_DOCUMENT EXTRACT_

=== Begin Enclosure ===

Yes, the food was good at both, but I prefer the more open, airy and light, and paired-down aesthetic surroundings, of La Vaqueria Montañesa.

Two women in a store
A visit to Café Angélica in 2019 with the café manager, left

Finding cool in La Vaqueria, the milking shed

Translate La Vaqueria Montañesa and it means the ‘mountain shed where the cows are milked’. There are nearly 1,200 mountains in Cantabria, rising to nearly 2,700 metres at Torre de Cerredo (twice the height of Scotland’s Ben Nevis).

Like at Deluz y Companía’s other restaurants, the seafood at La Vaqueria Montañesa comes from the Cantabrian coast, many of the vegetables and fruit from the lush lands between the Bay of Biscay and the Cantabrian mountains, and the beef from the Siete Valles de Montaña organic cooperative in Cantabria, with Lucia and Carlos among the founders.

The portraits in La Vaqueria Montañesa are by Pablo, the brother of Lucia and Carlos.

The large black-and-white portraits are pinned on the restaurant walls. They strike poises as intense as any Marlboro-man cowboy (or vaquero in Spanish). The mirrors were designed for Hermes in the 1950s. And the off-white walls and the wooden Finnish tables, with an Alvar Aalto connection, all add to the clean aesthetics, punctuated by the turquoise of the ceramic plates made by French producer, Jars. 

Despite the 4o°C/104°F outside, La Vaqueria Montañesa was refreshingly cool and light that day. The doors open to the quiet street of Blanca de Navarra. We had rolled along at 2pm. The tables only started to get busy at 3.30pm, a typical time for lunch in Madrid, especially on a Saturday.

What we ate at La Vaqueria Montañesa

We started with an appetiser of vegetable paté & thin, toasted sourdough bread. And then…

5-tomato salad with fresh cheese from La Jarradilla and a pesto of pine nuts from Pedrajas de San Estaban in Valladolid
Croquetas de Nécoras (crab) with a bechamel sauce made with fresh milk from ‘David’s’

Followed by rabas de Santander – a local, Cantabrian dish made of strips of deep-fried squid in batter. And then…

A summer panaché of vegetables

The puddings included homemade ice creams, chocolate tart and tiramisu. Pure comfort food.

=== End Enclosure ===

_EXERCISE INSTRUCTIONS_
1. Answer these questions from the text about La Vaqueria Montañesa.
(a) Who made the portraits in the restaurant?
(b) Onto which street do the restaurant's doors open?
(c) What is rabas de Santander made of?
2. Substitute "Sunday" for "Saturday" in the passage of the text about La Vaqueria Montañesa that begins at the words "Despite the 4o°C/104°F" and stops after "on a Saturday.".

Records drawn from a dataset
=== Begin Enclosure ===

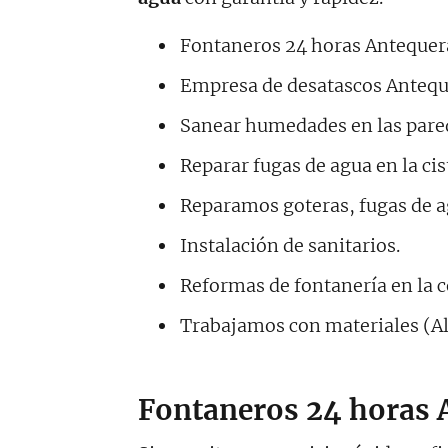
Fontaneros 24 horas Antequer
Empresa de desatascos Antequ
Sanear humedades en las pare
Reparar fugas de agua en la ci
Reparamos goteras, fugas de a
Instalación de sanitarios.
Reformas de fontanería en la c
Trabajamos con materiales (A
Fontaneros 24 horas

=== End Enclosure ===
=== Begin Enclosure ===

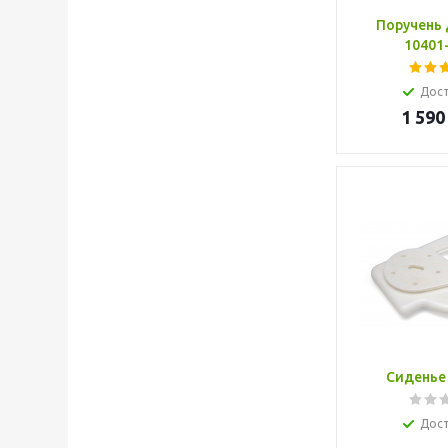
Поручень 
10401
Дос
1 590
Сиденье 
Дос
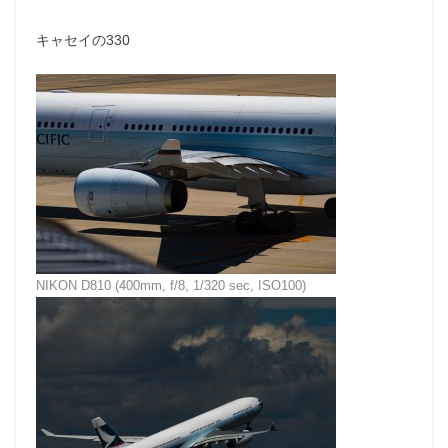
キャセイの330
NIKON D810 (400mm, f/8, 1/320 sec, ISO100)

=== End Enclosure ===

_EXERCISE RESULTS_
1.
(a) Pablo, the brother of Lucia and Carlos.
(b) Blanca de Navarra.
(c) Strips of deep-fried squid in batter.

2.
Despite the 4o°C/104°F outside, La Vaqueria Montañesa was refreshingly cool and light that day. The doors open to the quiet street of Blanca de Navarra. We had rolled along at 2pm. The tables only started to get busy at 3.30pm, a typical time for lunch in Madrid, especially on a Sunday.